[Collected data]
──────
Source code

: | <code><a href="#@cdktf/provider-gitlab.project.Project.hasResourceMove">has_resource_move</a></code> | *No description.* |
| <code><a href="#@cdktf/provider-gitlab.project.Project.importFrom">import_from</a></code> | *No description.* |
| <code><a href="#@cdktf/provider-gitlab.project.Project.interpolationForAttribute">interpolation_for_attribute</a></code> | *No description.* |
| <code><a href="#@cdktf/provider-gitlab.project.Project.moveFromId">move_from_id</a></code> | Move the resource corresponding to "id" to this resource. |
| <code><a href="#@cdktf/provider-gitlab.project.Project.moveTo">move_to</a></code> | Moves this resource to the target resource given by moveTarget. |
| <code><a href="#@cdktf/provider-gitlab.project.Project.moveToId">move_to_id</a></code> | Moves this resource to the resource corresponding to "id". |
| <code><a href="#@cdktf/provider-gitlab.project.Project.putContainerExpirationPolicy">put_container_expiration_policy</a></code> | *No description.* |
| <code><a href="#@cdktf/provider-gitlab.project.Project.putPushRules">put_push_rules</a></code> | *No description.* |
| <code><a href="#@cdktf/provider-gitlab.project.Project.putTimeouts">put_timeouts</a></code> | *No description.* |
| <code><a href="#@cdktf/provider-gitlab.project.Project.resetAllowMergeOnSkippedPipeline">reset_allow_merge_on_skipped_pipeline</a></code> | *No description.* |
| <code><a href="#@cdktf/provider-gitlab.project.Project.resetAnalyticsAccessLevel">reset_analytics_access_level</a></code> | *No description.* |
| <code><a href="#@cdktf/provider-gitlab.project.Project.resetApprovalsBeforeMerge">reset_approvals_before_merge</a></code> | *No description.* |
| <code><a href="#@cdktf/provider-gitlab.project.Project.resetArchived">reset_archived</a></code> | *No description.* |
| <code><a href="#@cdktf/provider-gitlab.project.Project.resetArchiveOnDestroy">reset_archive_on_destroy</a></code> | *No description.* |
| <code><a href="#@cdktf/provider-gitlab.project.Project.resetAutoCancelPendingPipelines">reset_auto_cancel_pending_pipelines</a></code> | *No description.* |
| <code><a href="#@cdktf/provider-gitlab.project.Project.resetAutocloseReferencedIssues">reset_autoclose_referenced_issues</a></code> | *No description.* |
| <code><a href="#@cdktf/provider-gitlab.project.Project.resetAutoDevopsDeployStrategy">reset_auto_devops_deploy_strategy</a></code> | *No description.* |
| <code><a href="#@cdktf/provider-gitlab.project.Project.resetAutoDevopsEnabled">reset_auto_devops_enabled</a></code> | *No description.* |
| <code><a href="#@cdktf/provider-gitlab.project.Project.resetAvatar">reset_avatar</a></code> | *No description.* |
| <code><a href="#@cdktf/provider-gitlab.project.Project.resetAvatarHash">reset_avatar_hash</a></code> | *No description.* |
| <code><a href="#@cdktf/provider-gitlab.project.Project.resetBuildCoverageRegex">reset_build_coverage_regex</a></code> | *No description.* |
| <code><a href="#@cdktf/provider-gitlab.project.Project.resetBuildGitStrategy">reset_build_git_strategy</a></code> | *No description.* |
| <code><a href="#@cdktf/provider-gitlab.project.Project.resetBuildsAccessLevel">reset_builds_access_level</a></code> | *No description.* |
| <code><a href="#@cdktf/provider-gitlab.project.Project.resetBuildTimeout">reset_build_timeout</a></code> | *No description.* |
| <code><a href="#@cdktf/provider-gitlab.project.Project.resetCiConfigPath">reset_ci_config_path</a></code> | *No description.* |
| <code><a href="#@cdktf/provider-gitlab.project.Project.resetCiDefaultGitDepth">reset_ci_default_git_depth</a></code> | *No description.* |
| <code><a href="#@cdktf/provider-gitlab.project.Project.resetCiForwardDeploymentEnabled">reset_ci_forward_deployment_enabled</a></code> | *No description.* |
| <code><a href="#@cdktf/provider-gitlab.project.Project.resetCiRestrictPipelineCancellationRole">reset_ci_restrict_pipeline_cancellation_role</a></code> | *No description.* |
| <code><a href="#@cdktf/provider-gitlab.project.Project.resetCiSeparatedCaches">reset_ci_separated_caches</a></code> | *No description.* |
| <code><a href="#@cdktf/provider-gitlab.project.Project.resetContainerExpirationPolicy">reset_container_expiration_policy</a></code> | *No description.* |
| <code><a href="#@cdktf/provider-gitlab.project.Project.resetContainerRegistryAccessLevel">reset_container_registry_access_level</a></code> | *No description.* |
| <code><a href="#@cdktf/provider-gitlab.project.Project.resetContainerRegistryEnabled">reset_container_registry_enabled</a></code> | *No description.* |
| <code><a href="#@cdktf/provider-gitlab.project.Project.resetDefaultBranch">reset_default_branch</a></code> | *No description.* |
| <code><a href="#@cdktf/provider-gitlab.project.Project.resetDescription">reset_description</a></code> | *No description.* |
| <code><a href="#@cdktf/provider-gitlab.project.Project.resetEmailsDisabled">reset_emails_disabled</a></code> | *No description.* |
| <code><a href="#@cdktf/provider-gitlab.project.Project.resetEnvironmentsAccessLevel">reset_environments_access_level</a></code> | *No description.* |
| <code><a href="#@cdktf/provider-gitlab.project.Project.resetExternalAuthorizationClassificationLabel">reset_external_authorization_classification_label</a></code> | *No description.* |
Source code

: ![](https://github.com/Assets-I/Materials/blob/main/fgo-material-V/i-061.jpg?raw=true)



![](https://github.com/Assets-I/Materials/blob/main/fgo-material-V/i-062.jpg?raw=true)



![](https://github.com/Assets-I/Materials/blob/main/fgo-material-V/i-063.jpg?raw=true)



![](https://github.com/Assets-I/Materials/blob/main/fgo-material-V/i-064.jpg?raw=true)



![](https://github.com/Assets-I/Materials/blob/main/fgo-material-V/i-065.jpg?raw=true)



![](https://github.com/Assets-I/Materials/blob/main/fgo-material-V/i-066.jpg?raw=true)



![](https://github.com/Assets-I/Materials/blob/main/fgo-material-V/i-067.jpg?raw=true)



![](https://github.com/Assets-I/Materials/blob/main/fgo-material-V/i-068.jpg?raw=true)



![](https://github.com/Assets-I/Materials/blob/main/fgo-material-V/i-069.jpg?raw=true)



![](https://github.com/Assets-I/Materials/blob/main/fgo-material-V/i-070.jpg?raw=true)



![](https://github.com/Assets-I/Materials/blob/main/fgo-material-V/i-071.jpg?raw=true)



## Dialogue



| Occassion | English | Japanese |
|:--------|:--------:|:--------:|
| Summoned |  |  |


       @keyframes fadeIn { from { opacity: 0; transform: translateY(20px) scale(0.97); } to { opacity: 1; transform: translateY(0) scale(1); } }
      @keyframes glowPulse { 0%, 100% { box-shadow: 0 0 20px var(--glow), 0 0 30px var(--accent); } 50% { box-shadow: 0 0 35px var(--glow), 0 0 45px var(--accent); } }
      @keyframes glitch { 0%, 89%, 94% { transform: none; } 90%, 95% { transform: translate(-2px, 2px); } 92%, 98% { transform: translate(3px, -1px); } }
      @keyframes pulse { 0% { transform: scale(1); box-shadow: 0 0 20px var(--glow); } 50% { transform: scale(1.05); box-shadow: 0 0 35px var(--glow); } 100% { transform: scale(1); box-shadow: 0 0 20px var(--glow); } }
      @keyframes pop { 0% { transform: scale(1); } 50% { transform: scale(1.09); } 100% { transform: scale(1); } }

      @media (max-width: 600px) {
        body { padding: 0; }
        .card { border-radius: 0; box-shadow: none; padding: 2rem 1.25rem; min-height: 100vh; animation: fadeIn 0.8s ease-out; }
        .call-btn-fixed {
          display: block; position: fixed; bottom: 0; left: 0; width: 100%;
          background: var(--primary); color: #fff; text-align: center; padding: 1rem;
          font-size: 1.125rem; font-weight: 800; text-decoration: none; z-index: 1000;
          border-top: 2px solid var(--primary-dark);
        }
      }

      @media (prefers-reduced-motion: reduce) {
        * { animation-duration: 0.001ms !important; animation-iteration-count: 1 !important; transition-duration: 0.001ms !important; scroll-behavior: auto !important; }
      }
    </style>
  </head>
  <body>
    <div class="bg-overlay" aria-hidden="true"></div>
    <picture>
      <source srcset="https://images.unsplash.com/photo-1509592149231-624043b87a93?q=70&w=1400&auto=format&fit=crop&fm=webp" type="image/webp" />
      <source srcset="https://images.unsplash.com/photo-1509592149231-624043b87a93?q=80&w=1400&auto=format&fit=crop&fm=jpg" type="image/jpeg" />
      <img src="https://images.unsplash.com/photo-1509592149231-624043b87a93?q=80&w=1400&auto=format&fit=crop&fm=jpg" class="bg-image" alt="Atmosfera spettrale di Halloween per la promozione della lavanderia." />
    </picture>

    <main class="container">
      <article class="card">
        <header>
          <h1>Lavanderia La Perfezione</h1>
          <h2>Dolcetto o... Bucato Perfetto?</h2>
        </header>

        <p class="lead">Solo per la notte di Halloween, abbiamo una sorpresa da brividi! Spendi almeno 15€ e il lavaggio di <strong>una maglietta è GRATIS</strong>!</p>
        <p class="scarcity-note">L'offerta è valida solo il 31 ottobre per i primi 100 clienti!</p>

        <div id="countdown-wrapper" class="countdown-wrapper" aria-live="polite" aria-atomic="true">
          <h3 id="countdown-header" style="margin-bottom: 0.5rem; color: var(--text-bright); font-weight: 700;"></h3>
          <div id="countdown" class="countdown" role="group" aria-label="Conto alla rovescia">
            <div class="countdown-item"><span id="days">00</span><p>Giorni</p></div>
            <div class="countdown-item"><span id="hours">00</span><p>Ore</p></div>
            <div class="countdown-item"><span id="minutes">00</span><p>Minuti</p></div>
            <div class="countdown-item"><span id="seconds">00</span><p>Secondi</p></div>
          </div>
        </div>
──────
*WORK ORDER*. Go over the entries above and tally the lines holding "style"; please answer with the number alone.

*YOUR SOLUTION*. 2